A consequência teórica e práticas dessas reflexões é que a participação não pode mais ser vista somente como um pressuposto de uma organização. A participação deve ser compreendida como um valor democrático, como um modo de vida da democracia, como exacerbação de uma cultura democrática, de tal forma que a abrangência da participação nas instituições seja um sinal democrático, uma necessidade para o desenvolvimento econômico e social.

Insistir na ideia de que a participação amplia a legitimidade das deliberações oriundas da representação significa lutar pela ampliação da participação da sociedade civil e, ao mesmo tempo, diminuir o espaço do poder invisível que caracteriza as políticas de lobbies. Trata-se, assim, de uma forma de resgatar o conceito de cidadania, e de realocá-lo enquanto eixo estruturante da vida social. Isso não pode ser confundido com a ideia simplista de voto. Como salienta Bernardo Toro, “um cidadão não é uma pessoa que pode votar. Esse é um direito dele, mas isso não faz dele um cidadão. O que faz do sujeito um cidadão é o fato de ele ser capaz de criar ou modificar, em cooperação com outros, a ordem social na qual quer viver, cujas leis vai cumprir e proteger para a dignidade de todos”.

É este núcleo teórico – a necessidade de conselhos deliberativos que articulem representação e participação – que pode servir como pedra angular para avaliação e reestruturação de nossas instituições, de tal forma que a sociedade civil participe da estrutura institucional e, simultaneamente, que seu fortalecimento (da sociedade civil) seja alçado à condição de objetivo institucional.

Com isso, pretende-se contribuir efetivamente para o debate acerca do futuro do Brasil.
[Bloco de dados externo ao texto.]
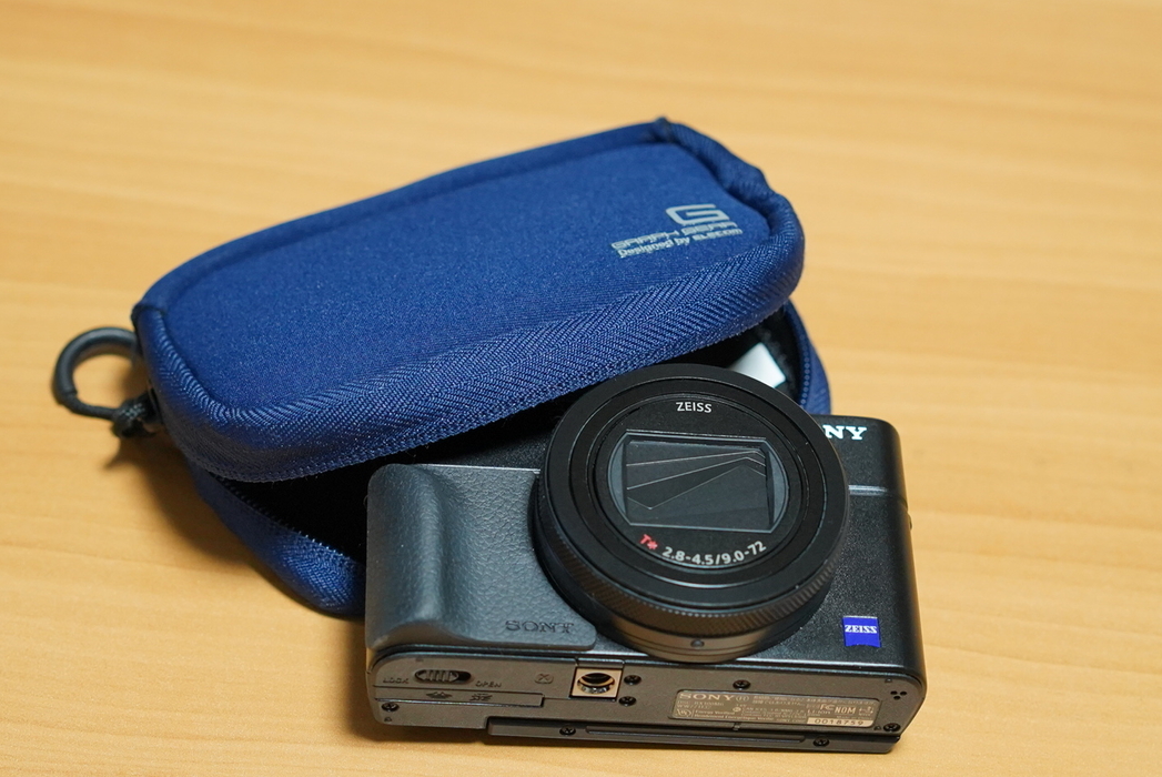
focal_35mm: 94
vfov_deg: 14.6
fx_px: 3037
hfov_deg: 21.7
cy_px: 382
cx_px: 579
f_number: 4
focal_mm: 55
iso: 2500
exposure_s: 1/100
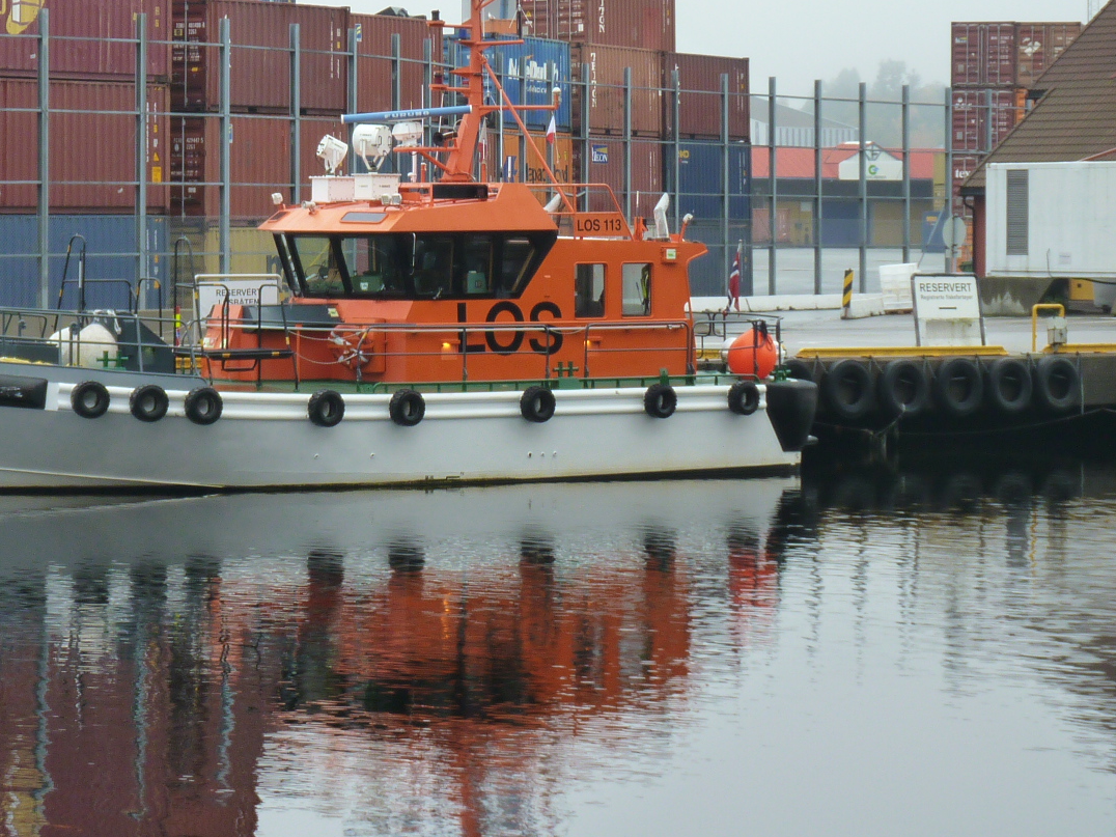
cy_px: 238
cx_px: 143
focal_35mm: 137
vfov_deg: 10.8
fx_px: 4417
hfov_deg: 14.3
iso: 125
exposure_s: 1/100
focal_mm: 12.8
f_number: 3.4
Somente boas ideias não bastam, é preciso compreendê-las enquanto guia para novas ações, novos sentidos que podem juntar democracia e crescimento econômico e social. 

RAYMUNDO MAGLIANO FILHO
é sócio-diretor da Magliano Corretora; fundador e presidente do Instituto Norberto Bobbio; e foi presidente da Bolsa de Valores de São Paulo - BOVESPA (2001-2007).